8th December 2011 -

5,2 Juta Penduduk Belum Terlayani Air Bersih

5,2 Juta Penduduk Belum Terlayani Air BersihProgram pembangunan dan pengembangan sistem jaringan air minum di Sulsel hingga tahun ini baru menjangkau 3 juta jiwa. Artinya dari 8,2 juta penduduk, masih ada sekitar 5,2 juta penduduk Sulsel belum terlayani air bersih.

Kepala Dinas Tata Ruang dan Permukiman (Distarkim) Sulsel, Andi Bakti Haruni, Rabu, 7 Desember mengungkapkan 5,2 juta penduduk tersebut bukan berarti tidak mendapatkan air bersih. Mereka telah mendapatkan, namun belum terlayani oleh penyedia air bersih yang disiapkan pemerintah seperti PDAM atau lembaga lain.
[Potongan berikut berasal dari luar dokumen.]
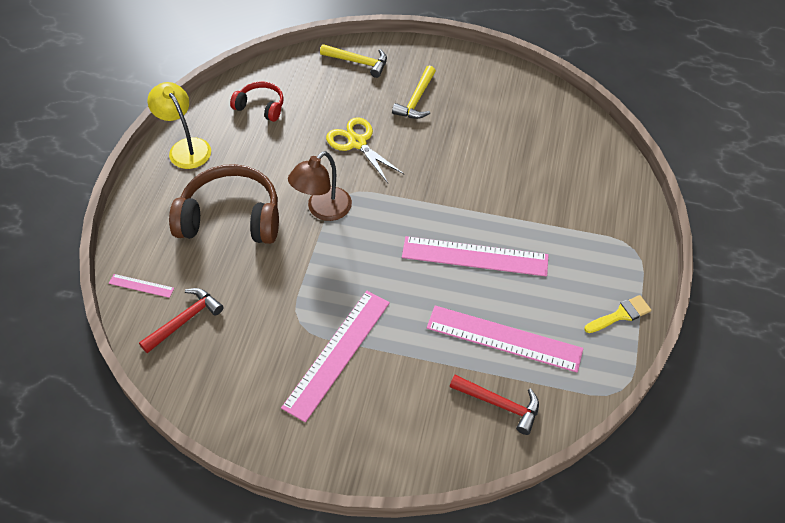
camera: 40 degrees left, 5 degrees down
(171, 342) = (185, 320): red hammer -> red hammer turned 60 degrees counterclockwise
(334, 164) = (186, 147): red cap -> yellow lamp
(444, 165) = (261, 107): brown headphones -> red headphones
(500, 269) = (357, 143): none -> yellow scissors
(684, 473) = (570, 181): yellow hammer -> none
Karena itu kata Bakti, 2012 mendatang pemerintah baik melalui APBD Sulsel dan APBN lewat program Kementerian Pekerjaan Umum masih mengalokasikan anggaran. Sayangnya dari APBD pokok Sulsel diusulkan sangat kecil Rp8 miliar hingga Rp10 miliar, sedangkan dari APBN jumlah belum diketahui. Padahal tahun 2010 lalu Sulsel mendapat sekitar 54 miliar gabungan dari APBD dan APBN.

“Kita usahakan tahun 2012 bisa menyentuh penduduk perdesaan. Tentu saja jika ada sumber air bersih di desa tersebut. Sebenarnya hingga kini sudah 1.700-an desa terlayani dari 2.100 jumlah desa di Sulsel,” kata Andi Bakti.

Pelayanan air bersih kata dia, sudah menjangkau 62 persen masyarakat perkotaan. Sedangkan masyarakat perdesaan terlayani 30 persen.

“Memang tak semua masyarakat desa bisa terlayani, namun setidaknya program ini sudah bisa menjangkau semua desa yang ada. Tak semua bisa terlayani karena masyarakat perdesaan juga memiliki akses air bersih yang lebih baik,” ungkapnya.

Sementara itu, Sekretaris Dinas Tata Ruang dan Pemukiman Sulsel, Sumi Heriza Sikki mengungkapkan, masih ada sekitar 1,9 juta jiwa yang sulit memperoleh program layanan air bersih. Mereka memang tak memiliki infrastruktur terutama di perdesaan. Namun itu bukan kendala karena masyarakat per desaan memiliki akses air bersih yang baik.

“Kami berharap tahun depan program ini sudah menjangkau desa yang belum terlayani air minum di Sulsel supaya semua masyarakat bisa mengakses air minum dan bersih,” ujar dia.

Sumi juga membeberkan pihaknya juga telah melaksanakan pembangunan dan perbaikan sarana kurang sehat di sejumlah perkotaan di Makassar misalnya, beberapa wilayah yang dilayani, yaitu Kecamatan Manggala, Tallo, Tamalanrea, dan Mariso.